_What needs to be done_
For each entry below, output it exactly as it stands.

Start of Raw data

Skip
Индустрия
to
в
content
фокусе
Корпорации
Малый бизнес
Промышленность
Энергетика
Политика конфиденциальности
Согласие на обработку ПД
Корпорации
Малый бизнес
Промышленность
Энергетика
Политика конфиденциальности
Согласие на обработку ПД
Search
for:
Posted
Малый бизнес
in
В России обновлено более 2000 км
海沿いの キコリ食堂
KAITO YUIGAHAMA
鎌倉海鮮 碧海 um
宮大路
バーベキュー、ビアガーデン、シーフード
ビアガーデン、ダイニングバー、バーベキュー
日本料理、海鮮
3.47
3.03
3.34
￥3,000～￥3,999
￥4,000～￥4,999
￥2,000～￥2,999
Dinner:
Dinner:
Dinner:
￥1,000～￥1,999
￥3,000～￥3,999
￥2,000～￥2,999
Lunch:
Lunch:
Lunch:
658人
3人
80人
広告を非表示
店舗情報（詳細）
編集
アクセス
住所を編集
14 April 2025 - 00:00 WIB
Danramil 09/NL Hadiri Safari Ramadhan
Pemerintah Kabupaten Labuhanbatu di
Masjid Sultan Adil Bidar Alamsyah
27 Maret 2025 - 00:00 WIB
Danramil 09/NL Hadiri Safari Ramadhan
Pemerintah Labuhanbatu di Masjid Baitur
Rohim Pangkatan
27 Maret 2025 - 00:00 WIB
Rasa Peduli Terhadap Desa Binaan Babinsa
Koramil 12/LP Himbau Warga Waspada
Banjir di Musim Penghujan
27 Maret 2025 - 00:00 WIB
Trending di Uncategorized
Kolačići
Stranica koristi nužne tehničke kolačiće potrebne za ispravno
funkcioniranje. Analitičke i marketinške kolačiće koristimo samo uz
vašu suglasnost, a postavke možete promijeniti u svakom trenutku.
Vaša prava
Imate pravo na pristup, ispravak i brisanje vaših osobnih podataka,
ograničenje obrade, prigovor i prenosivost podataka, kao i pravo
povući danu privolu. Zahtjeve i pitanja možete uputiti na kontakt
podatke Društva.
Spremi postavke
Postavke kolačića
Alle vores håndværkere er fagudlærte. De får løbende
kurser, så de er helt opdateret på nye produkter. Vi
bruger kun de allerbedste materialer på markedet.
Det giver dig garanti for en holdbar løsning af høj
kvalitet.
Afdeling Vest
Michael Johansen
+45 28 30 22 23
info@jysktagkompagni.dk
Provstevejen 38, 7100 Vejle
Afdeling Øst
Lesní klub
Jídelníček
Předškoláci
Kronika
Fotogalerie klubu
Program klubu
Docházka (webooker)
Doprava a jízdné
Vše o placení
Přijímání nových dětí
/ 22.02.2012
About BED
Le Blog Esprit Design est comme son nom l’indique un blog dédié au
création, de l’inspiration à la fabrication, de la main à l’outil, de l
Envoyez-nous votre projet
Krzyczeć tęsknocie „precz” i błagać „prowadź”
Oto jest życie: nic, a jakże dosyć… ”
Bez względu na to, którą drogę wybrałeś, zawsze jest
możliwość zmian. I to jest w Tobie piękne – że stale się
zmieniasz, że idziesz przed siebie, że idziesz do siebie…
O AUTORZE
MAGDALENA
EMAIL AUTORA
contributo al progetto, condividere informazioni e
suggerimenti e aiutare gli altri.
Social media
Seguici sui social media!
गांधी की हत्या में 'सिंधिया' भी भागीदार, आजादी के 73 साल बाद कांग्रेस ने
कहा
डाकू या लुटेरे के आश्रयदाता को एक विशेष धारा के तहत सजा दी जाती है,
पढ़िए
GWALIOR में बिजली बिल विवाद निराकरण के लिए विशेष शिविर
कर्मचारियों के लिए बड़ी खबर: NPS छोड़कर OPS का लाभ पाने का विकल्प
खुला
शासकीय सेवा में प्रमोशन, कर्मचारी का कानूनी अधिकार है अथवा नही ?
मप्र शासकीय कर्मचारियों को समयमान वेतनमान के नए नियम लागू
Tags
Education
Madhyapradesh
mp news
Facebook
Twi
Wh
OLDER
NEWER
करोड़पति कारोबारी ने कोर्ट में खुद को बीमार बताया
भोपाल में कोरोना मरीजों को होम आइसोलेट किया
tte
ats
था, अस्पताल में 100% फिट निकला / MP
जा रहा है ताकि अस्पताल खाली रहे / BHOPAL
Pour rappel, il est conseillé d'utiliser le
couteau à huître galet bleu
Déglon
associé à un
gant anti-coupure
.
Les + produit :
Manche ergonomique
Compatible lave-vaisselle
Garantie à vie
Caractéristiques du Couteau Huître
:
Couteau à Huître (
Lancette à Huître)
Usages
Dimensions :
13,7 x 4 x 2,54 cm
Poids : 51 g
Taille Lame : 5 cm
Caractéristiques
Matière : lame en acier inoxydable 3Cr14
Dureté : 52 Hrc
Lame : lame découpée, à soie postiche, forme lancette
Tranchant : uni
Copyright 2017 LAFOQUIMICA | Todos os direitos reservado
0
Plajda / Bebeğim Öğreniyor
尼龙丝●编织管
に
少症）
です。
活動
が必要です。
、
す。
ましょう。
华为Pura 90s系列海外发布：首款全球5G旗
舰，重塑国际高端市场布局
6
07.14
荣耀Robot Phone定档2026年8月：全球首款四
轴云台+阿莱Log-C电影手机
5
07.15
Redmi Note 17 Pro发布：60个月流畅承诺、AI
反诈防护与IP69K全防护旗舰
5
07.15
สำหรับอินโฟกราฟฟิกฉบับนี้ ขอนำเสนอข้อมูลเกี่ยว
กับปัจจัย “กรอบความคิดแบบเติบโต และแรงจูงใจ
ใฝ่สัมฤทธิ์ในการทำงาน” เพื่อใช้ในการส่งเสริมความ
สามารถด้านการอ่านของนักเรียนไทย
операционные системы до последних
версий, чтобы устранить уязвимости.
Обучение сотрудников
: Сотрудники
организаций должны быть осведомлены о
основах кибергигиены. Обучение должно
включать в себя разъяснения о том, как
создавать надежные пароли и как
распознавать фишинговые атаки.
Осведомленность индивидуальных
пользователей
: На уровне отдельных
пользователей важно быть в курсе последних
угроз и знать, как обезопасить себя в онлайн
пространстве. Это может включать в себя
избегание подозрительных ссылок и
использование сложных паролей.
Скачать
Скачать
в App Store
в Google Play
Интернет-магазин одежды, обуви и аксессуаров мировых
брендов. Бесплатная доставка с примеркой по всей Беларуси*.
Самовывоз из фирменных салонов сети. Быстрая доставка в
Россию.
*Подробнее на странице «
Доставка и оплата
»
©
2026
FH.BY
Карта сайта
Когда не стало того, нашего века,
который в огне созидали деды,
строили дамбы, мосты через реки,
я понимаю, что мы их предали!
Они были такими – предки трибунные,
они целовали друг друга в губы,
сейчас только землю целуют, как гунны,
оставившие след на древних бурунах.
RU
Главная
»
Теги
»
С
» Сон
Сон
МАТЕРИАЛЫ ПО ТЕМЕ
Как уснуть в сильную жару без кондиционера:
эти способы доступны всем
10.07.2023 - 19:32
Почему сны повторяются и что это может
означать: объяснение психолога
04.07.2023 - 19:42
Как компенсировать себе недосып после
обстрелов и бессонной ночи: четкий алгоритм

End of Raw data

_Solution to this task_
Skip
Индустрия
to
в
content
фокусе
Корпорации
Малый бизнес
Промышленность
Энергетика
Политика конфиденциальности
Согласие на обработку ПД
Корпорации
Малый бизнес
Промышленность
Энергетика
Политика конфиденциальности
Согласие на обработку ПД
Search
for:
Posted
Малый бизнес
in
В России обновлено более 2000 км
海沿いの キコリ食堂
KAITO YUIGAHAMA
鎌倉海鮮 碧海 um
宮大路
バーベキュー、ビアガーデン、シーフード
ビアガーデン、ダイニングバー、バーベキュー
日本料理、海鮮
3.47
3.03
3.34
￥3,000～￥3,999
￥4,000～￥4,999
￥2,000～￥2,999
Dinner:
Dinner:
Dinner:
￥1,000～￥1,999
￥3,000～￥3,999
￥2,000～￥2,999
Lunch:
Lunch:
Lunch:
658人
3人
80人
広告を非表示
店舗情報（詳細）
編集
アクセス
住所を編集
14 April 2025 - 00:00 WIB
Danramil 09/NL Hadiri Safari Ramadhan
Pemerintah Kabupaten Labuhanbatu di
Masjid Sultan Adil Bidar Alamsyah
27 Maret 2025 - 00:00 WIB
Danramil 09/NL Hadiri Safari Ramadhan
Pemerintah Labuhanbatu di Masjid Baitur
Rohim Pangkatan
27 Maret 2025 - 00:00 WIB
Rasa Peduli Terhadap Desa Binaan Babinsa
Koramil 12/LP Himbau Warga Waspada
Banjir di Musim Penghujan
27 Maret 2025 - 00:00 WIB
Trending di Uncategorized
Kolačići
Stranica koristi nužne tehničke kolačiće potrebne za ispravno
funkcioniranje. Analitičke i marketinške kolačiće koristimo samo uz
vašu suglasnost, a postavke možete promijeniti u svakom trenutku.
Vaša prava
Imate pravo na pristup, ispravak i brisanje vaših osobnih podataka,
ograničenje obrade, prigovor i prenosivost podataka, kao i pravo
povući danu privolu. Zahtjeve i pitanja možete uputiti na kontakt
podatke Društva.
Spremi postavke
Postavke kolačića
Alle vores håndværkere er fagudlærte. De får løbende
kurser, så de er helt opdateret på nye produkter. Vi
bruger kun de allerbedste materialer på markedet.
Det giver dig garanti for en holdbar løsning af høj
kvalitet.
Afdeling Vest
Michael Johansen
+45 28 30 22 23
info@jysktagkompagni.dk
Provstevejen 38, 7100 Vejle
Afdeling Øst
Lesní klub
Jídelníček
Předškoláci
Kronika
Fotogalerie klubu
Program klubu
Docházka (webooker)
Doprava a jízdné
Vše o placení
Přijímání nových dětí
/ 22.02.2012
About BED
Le Blog Esprit Design est comme son nom l’indique un blog dédié au
création, de l’inspiration à la fabrication, de la main à l’outil, de l
Envoyez-nous votre projet
Krzyczeć tęsknocie „precz” i błagać „prowadź”
Oto jest życie: nic, a jakże dosyć… ”
Bez względu na to, którą drogę wybrałeś, zawsze jest
możliwość zmian. I to jest w Tobie piękne – że stale się
zmieniasz, że idziesz przed siebie, że idziesz do siebie…
O AUTORZE
MAGDALENA
EMAIL AUTORA
contributo al progetto, condividere informazioni e
suggerimenti e aiutare gli altri.
Social media
Seguici sui social media!
गांधी की हत्या में 'सिंधिया' भी भागीदार, आजादी के 73 साल बाद कांग्रेस ने
कहा
डाकू या लुटेरे के आश्रयदाता को एक विशेष धारा के तहत सजा दी जाती है,
पढ़िए
GWALIOR में बिजली बिल विवाद निराकरण के लिए विशेष शिविर
कर्मचारियों के लिए बड़ी खबर: NPS छोड़कर OPS का लाभ पाने का विकल्प
खुला
शासकीय सेवा में प्रमोशन, कर्मचारी का कानूनी अधिकार है अथवा नही ?
मप्र शासकीय कर्मचारियों को समयमान वेतनमान के नए नियम लागू
Tags
Education
Madhyapradesh
mp news
Facebook
Twi
Wh
OLDER
NEWER
करोड़पति कारोबारी ने कोर्ट में खुद को बीमार बताया
भोपाल में कोरोना मरीजों को होम आइसोलेट किया
tte
ats
था, अस्पताल में 100% फिट निकला / MP
जा रहा है ताकि अस्पताल खाली रहे / BHOPAL
Pour rappel, il est conseillé d'utiliser le
couteau à huître galet bleu
Déglon
associé à un
gant anti-coupure
.
Les + produit :
Manche ergonomique
Compatible lave-vaisselle
Garantie à vie
Caractéristiques du Couteau Huître
:
Couteau à Huître (
Lancette à Huître)
Usages
Dimensions :
13,7 x 4 x 2,54 cm
Poids : 51 g
Taille Lame : 5 cm
Caractéristiques
Matière : lame en acier inoxydable 3Cr14
Dureté : 52 Hrc
Lame : lame découpée, à soie postiche, forme lancette
Tranchant : uni
Copyright 2017 LAFOQUIMICA | Todos os direitos reservado
0
Plajda / Bebeğim Öğreniyor
尼龙丝●编织管
に
少症）
です。
活動
が必要です。
、
す。
ましょう。
华为Pura 90s系列海外发布：首款全球5G旗
舰，重塑国际高端市场布局
6
07.14
荣耀Robot Phone定档2026年8月：全球首款四
轴云台+阿莱Log-C电影手机
5
07.15
Redmi Note 17 Pro发布：60个月流畅承诺、AI
反诈防护与IP69K全防护旗舰
5
07.15
สำหรับอินโฟกราฟฟิกฉบับนี้ ขอนำเสนอข้อมูลเกี่ยว
กับปัจจัย “กรอบความคิดแบบเติบโต และแรงจูงใจ
ใฝ่สัมฤทธิ์ในการทำงาน” เพื่อใช้ในการส่งเสริมความ
สามารถด้านการอ่านของนักเรียนไทย
операционные системы до последних
версий, чтобы устранить уязвимости.
Обучение сотрудников
: Сотрудники
организаций должны быть осведомлены о
основах кибергигиены. Обучение должно
включать в себя разъяснения о том, как
создавать надежные пароли и как
распознавать фишинговые атаки.
Осведомленность индивидуальных
пользователей
: На уровне отдельных
пользователей важно быть в курсе последних
угроз и знать, как обезопасить себя в онлайн
пространстве. Это может включать в себя
избегание подозрительных ссылок и
использование сложных паролей.
Скачать
Скачать
в App Store
в Google Play
Интернет-магазин одежды, обуви и аксессуаров мировых
брендов. Бесплатная доставка с примеркой по всей Беларуси*.
Самовывоз из фирменных салонов сети. Быстрая доставка в
Россию.
*Подробнее на странице «
Доставка и оплата
»
©
2026
FH.BY
Карта сайта
Когда не стало того, нашего века,
который в огне созидали деды,
строили дамбы, мосты через реки,
я понимаю, что мы их предали!
Они были такими – предки трибунные,
они целовали друг друга в губы,
сейчас только землю целуют, как гунны,
оставившие след на древних бурунах.
RU
Главная
»
Теги
»
С
» Сон
Сон
МАТЕРИАЛЫ ПО ТЕМЕ
Как уснуть в сильную жару без кондиционера:
эти способы доступны всем
10.07.2023 - 19:32
Почему сны повторяются и что это может
означать: объяснение психолога
04.07.2023 - 19:42
Как компенсировать себе недосып после
обстрелов и бессонной ночи: четкий алгоритм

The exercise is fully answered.